26 de agosto de 2007

Un mes en Tarija

Hoy hace ya un mes que estoy en Tarija. ¡Ha pasado rapidísimo! Dos meses acá es super poco tiempo y más teniendo en cuenta los tempos, lentos y pausados, que toman las actividades aquí. Pero estoy contenta de estar aquí, aunque sea por sólo dos meses. Escoger venir como voluntaria me ha permitido entrar en la parte productiva de la sociedad y no sólo en la consumista, que es donde te quedas generalmente cuando viajas.

Aún así mi imagen de Tarija es todavía vaga, llena de contradicciones e imágenes muy diversas entre sí. Por un lado está el centro de la ciudad, con sus comercios y sus mercados; calles asfaltadas con nombres de aristócrata, de doctor o de honorable militar, que dejan al descubierto los apellidos aún hoy ilustres e influyentes de la ciudad; niños de papá subidos en 4x4 de vidrios ahumados escuchando música y pavoneándose. En contraposición, el polvo de las calles ni siquera empedradas de los barrios tarijeños, donde vive la inmigración proviniente del norte o del centro del país; las mujeres de pollera (la falda de la vestimenta tradicional típica de la zona occidental y de los valles de Bolivia, que implantaron los jesuítas en su cruzada por cristianizar a los pueblos originarios) cargando a sus hijos a la espalda en aguayo, vendiendo empanadas salteñas en cualquier esquina; niños de 12 años trabajando de albañiles; niñas de 9 vendiendo chocolatinas; perros y más perros sueltos en la calle. En Tarija hay de todo, eso no se puede negar. Tiene hasta varios supermercados, donde puedes encontrar gel de ducha líquido, algo muy inusual (no es que no se duchen; la gente utiliza pastillas de jabón). Es increíble poder volver a comprar en negocios particulares en vez de en las cadenas de supermercados que inundan Barcelona. Aunque algunos acá sueñen con tener un Carrefour.
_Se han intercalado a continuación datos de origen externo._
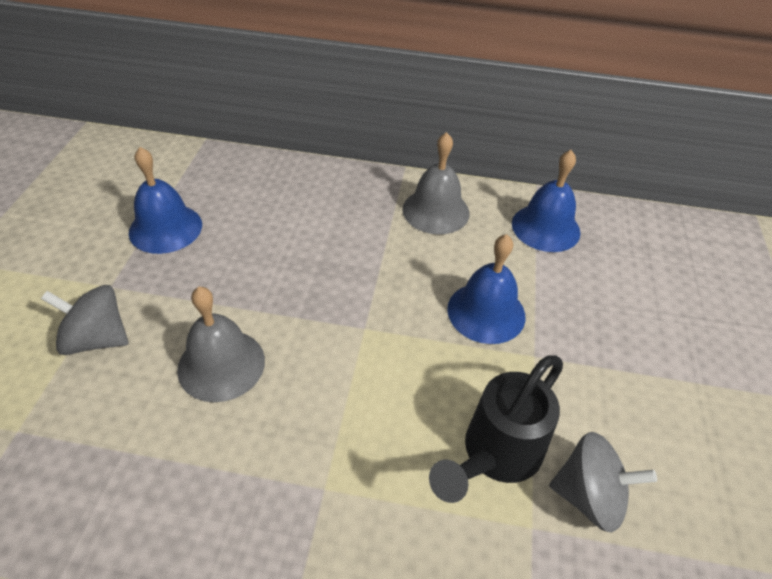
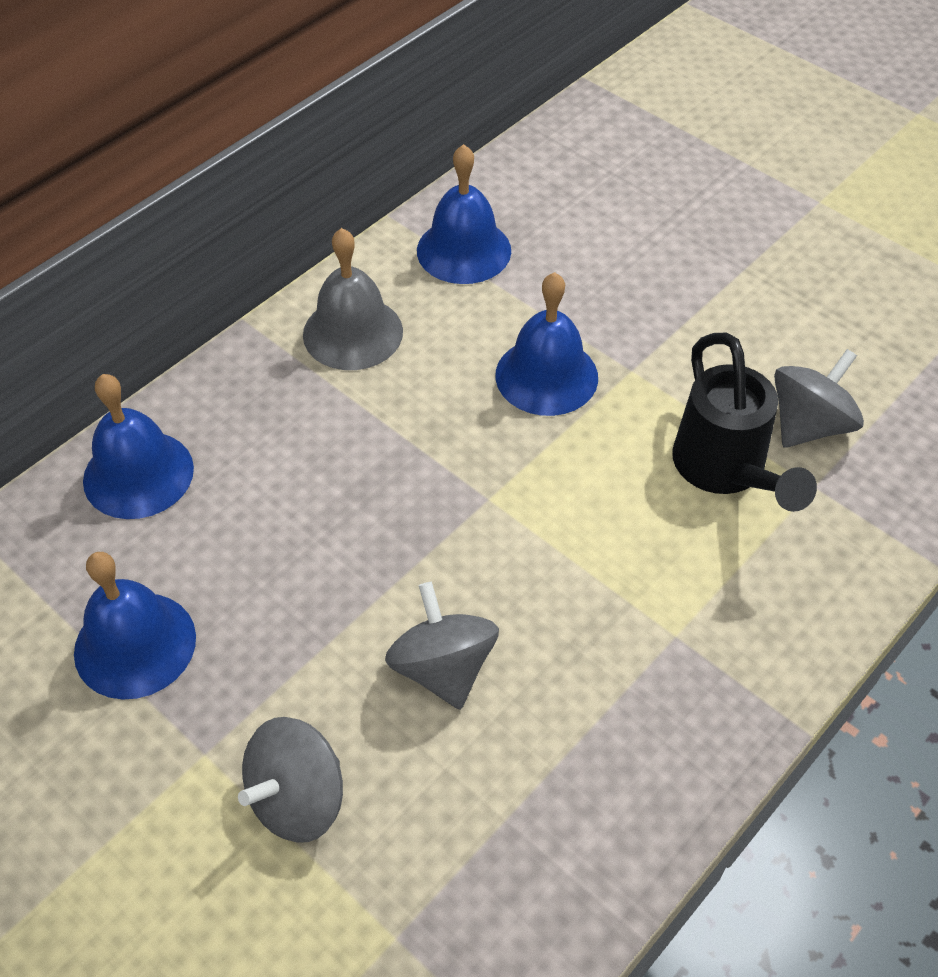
camera: 55 degrees left, 5 degrees up
grey bell [177,287,265,402] -> grey spinning top [385,582,499,710]
none -> blue bell [83,374,194,519]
Yo vivo entre esos dos mundos. Como "gringa" me puedo permitir comer en el restaurante más selecto, donde afuera se aparcan los 4x4 de vidrios ahumados, aunque luego vuelva a dormir al extrarradio de la ciudad, con los perros merodeadores y las casas de ladrillo sin pintar. Al principio pensé en cambiarme de barrio, pero una vez acostumbrada he decidido quedarme donde estoy. Creo que es necesario no perder de vista ninguna de las dos realidades.

Me costó llegar hasta Tarija, pero estoy muy contenta de haber recalado aquí primero, antes de adentrarme en Bolivia. La ciudad es tranquila y te permite descubrirla poco a poco y sin sobresaltos, algo que tal vez no hubiese sido posible en otro lugar del país, donde la tensión social y política del momento es más intensa.